Purpose: Caffeine is the most commonly used central nervous system (CNS) stimulant. The relationship between caffeine, seizures, epilepsy, and antiepileptic drugs (AEDs) is complex and not fully understood. Case reports suggest that caffeine triggers seizures in susceptible people. Our systematic review reports on the relationship between caffeine, seizures, and drugs in animal and human studies. Quantitative analyses were also done on animal studies regarding the effects of caffeine on AEDs.
Methods: PubMed was searched for studies assessing the effects of caffeine on seizure susceptibility, epilepsy, and drug interactions in people and in animal models. To quantify the interaction between AEDs and caffeine, the data of six animal studies were pooled and analyzed using a general linear model univariate analysis or One-way Analysis of Variance (ANOVA).
Results: In total, 442 items were identified from which we included 105 studies. Caffeine can increase seizure susceptibility and protect from seizures, depending on the dose, administration type (chronic or acute), and the developmental stage at which caffeine exposure started. In animal studies, caffeine decreased the antiepileptic potency of some drugs; this effect was strongest in topiramate.

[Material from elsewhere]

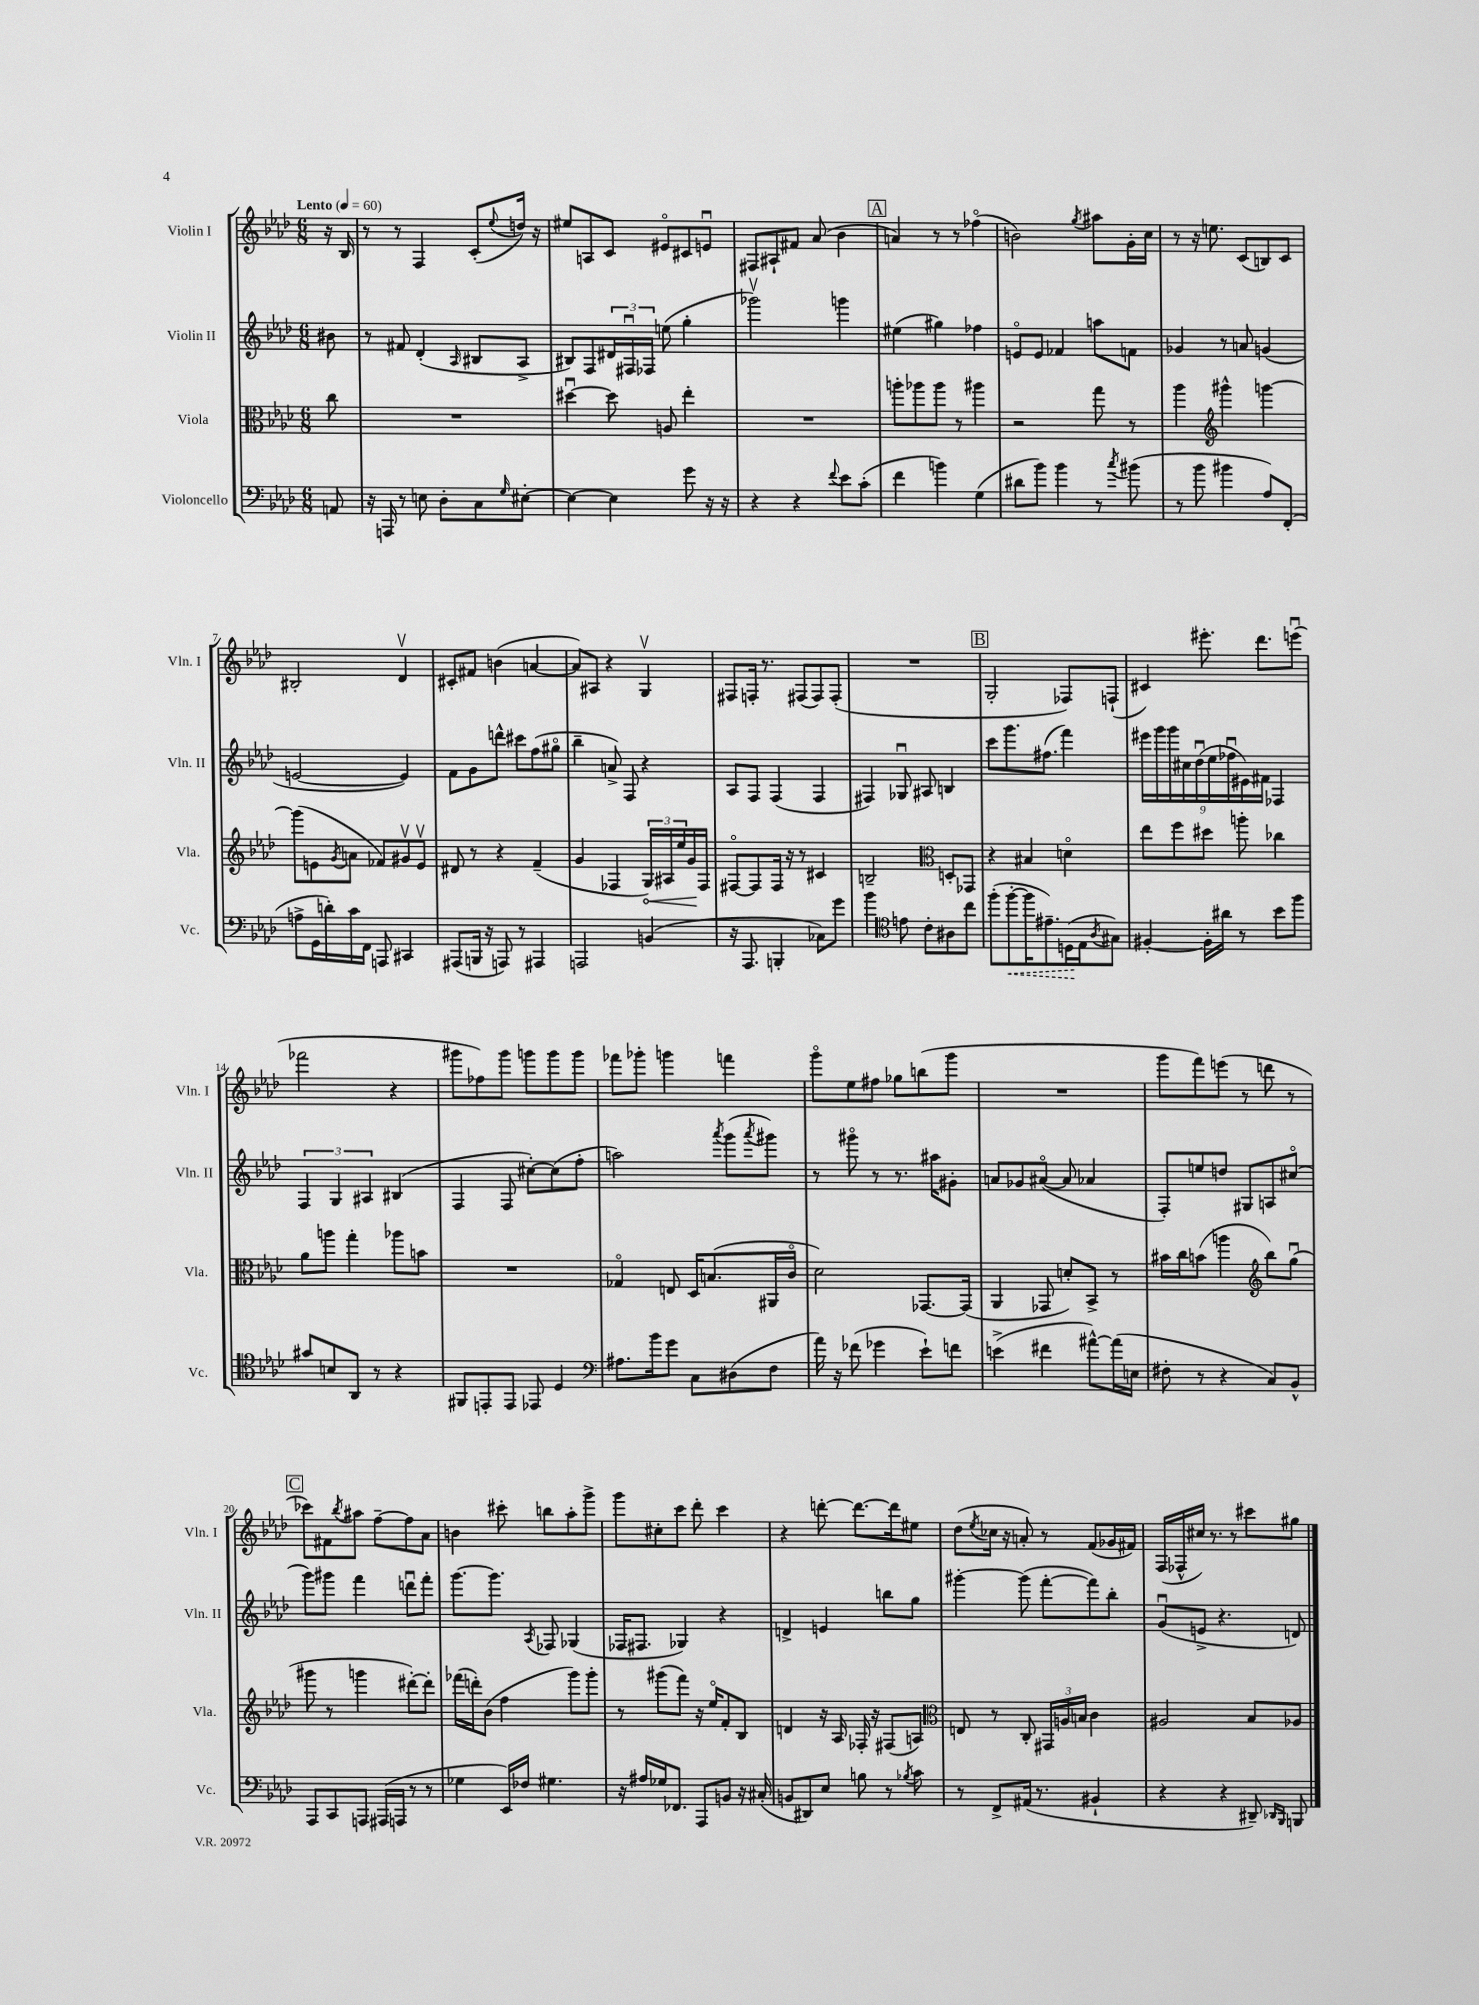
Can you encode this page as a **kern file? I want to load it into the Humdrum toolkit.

Conclusion: Preclinical studies suggest that caffeine increases seizure susceptibility. In some cases, chronic use of caffeine may protect against seizures. Caffeine lowers the efficacy of several drugs, especially topiramate. It is unclear how these findings in models can be translated to the clinical condition. Until clinical studies suggest otherwise, caffeine intake should be considered as a factor in achieving and maintaining seizure control in epilepsy.
Keywords: Animal model; Antiepileptic drugs; Cortical excitability; Energy drink; Epilepsy.